Friday, January 25, 2013

How wasps and fungi can save crops



Blinking in the blazing Brazilian sun, a farmer looks up at the sound of an aeroplane, flying low over his sugarcane plantation in Sao Paulo. 
 
A hatch suddenly opens, and a white cloud emerges.

It may look like pesticide, but these are live eggs falling down - from wasps.

Once hatched and grown, the insects inject their own eggs into those of the sugarcane borer - a moth that in its caterpillar stage eats valuable plants - preventing the pest from hatching.

A number of farmers in Brazil have swapped chemicals for wasps, in a country that has recently outgrown the US as the largest consumer of pesticides.

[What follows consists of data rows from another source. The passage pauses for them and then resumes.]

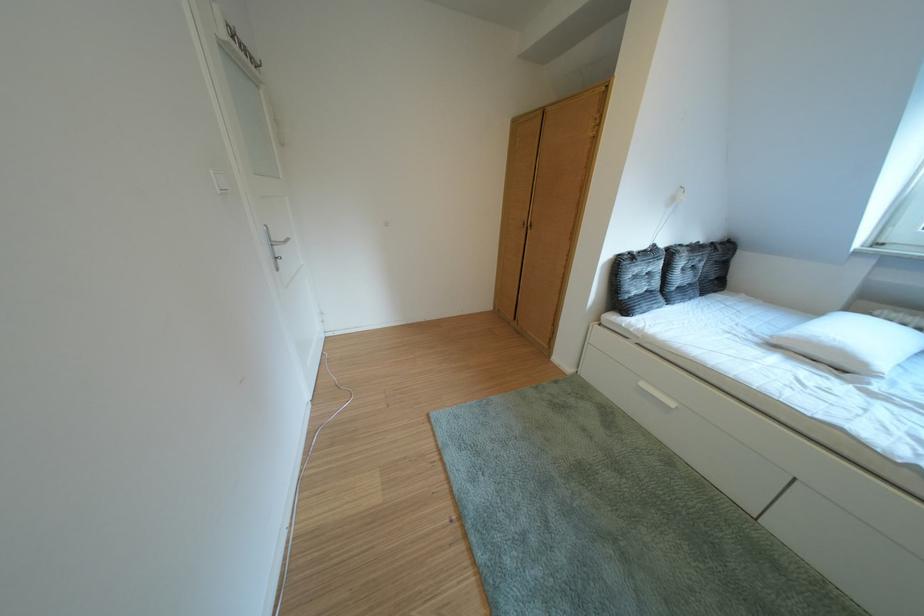
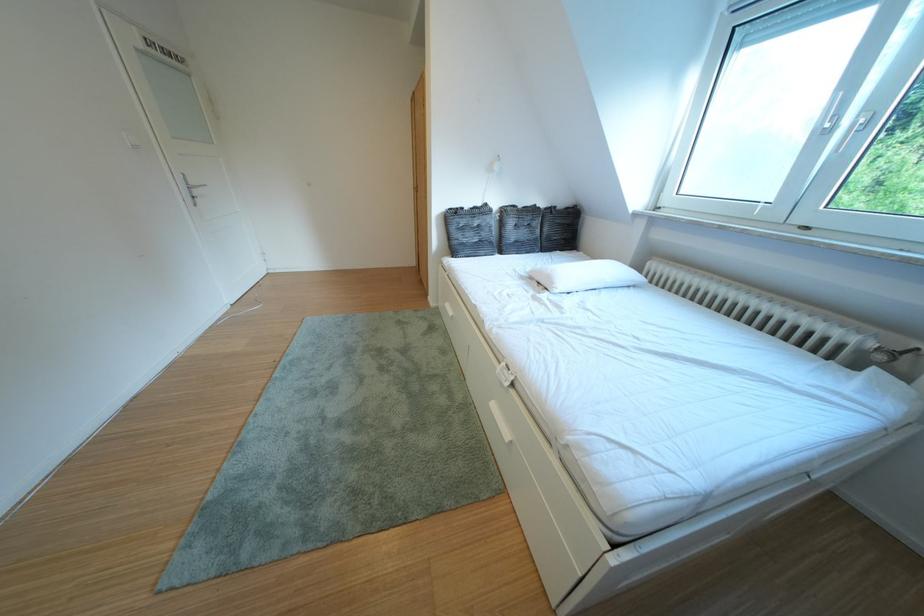
In the second image, find the point that corresponds to (x=878, y=369) in the first image.

(565, 288)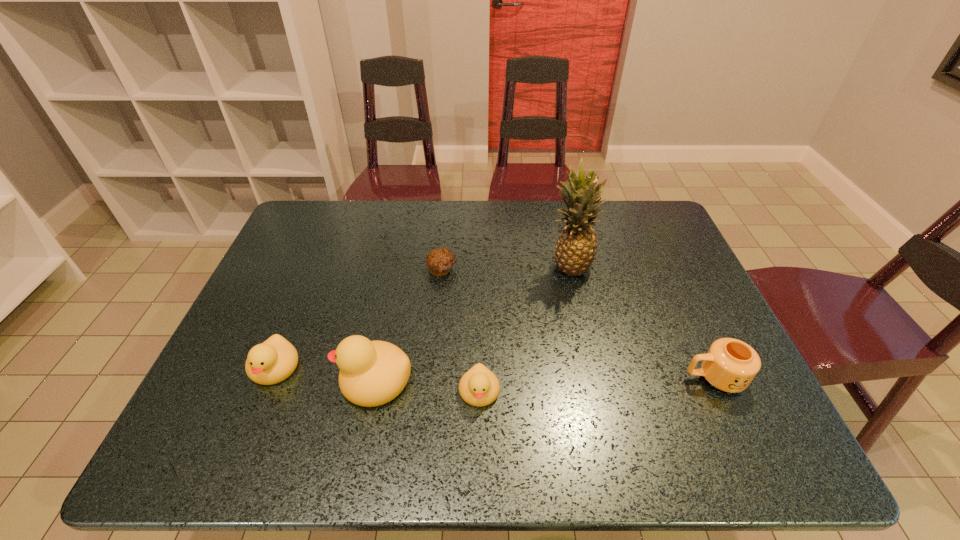
This screenshot has height=540, width=960. Find the location of `object present at the right edge`. object present at the right edge is located at coordinates (730, 365).

You are a GUI agent. You are given a task and a screenshot of the screen. Output one action in this format:
    pyautogui.click(x=<x>, y=<y>)
    Task: Click on the object that is at the near left corner
    
    Given the screenshot: What is the action you would take?
    pyautogui.click(x=273, y=361)

At what (x,y) coordinates should I click in order to perform the action: click on object present at the near right corner. Please return your answer as a coordinate pair (x, y). Looking at the image, I should click on (730, 365).

Locate an element on the screen. vacant point at the far edge is located at coordinates (352, 240).

Find the location of `vacant point at the near edge`. vacant point at the near edge is located at coordinates (586, 404).

Image resolution: width=960 pixels, height=540 pixels. In order to click on vacant space at the right edge of the desktop in this screenshot , I will do `click(650, 287)`.

Identify the location of unoccupied position between the muffin and the tallest object. This screenshot has height=540, width=960. (505, 268).

Find the location of a particular element. vacant space that is in between the second shortest object and the mug is located at coordinates (597, 384).

This screenshot has width=960, height=540. I want to click on free point between the shortest object and the leftmost duckling, so click(x=358, y=319).

The width and height of the screenshot is (960, 540). I want to click on free space that is in between the shortest object and the rightmost duckling, so click(x=461, y=330).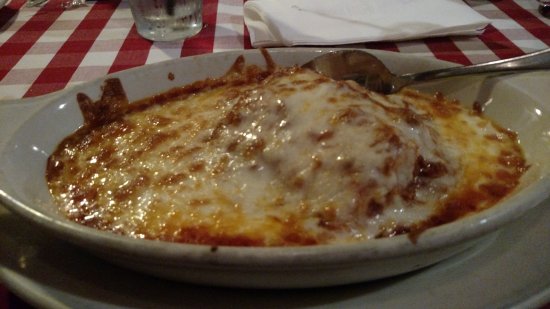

The biotechnology firm that is fighting nature with nature - what is known as biocontrol - is Bug Agentes Biologicos, or simply Bug, based in Piracicaba, Sao Paulo.

"Egg-spraying" from a plane is just a trial - at the moment, the wasps' eggs are put on pieces of cardboard and distributed throughout the field. But Bug wants to start using a plane later this year, once the technology is more reliable.

Bug mass-produces Trichogramma galloi, a breed of wasps able to parasitise moth eggs. One wasp can lay its eggs in more than 50 moth eggs in its short life of up to two weeks.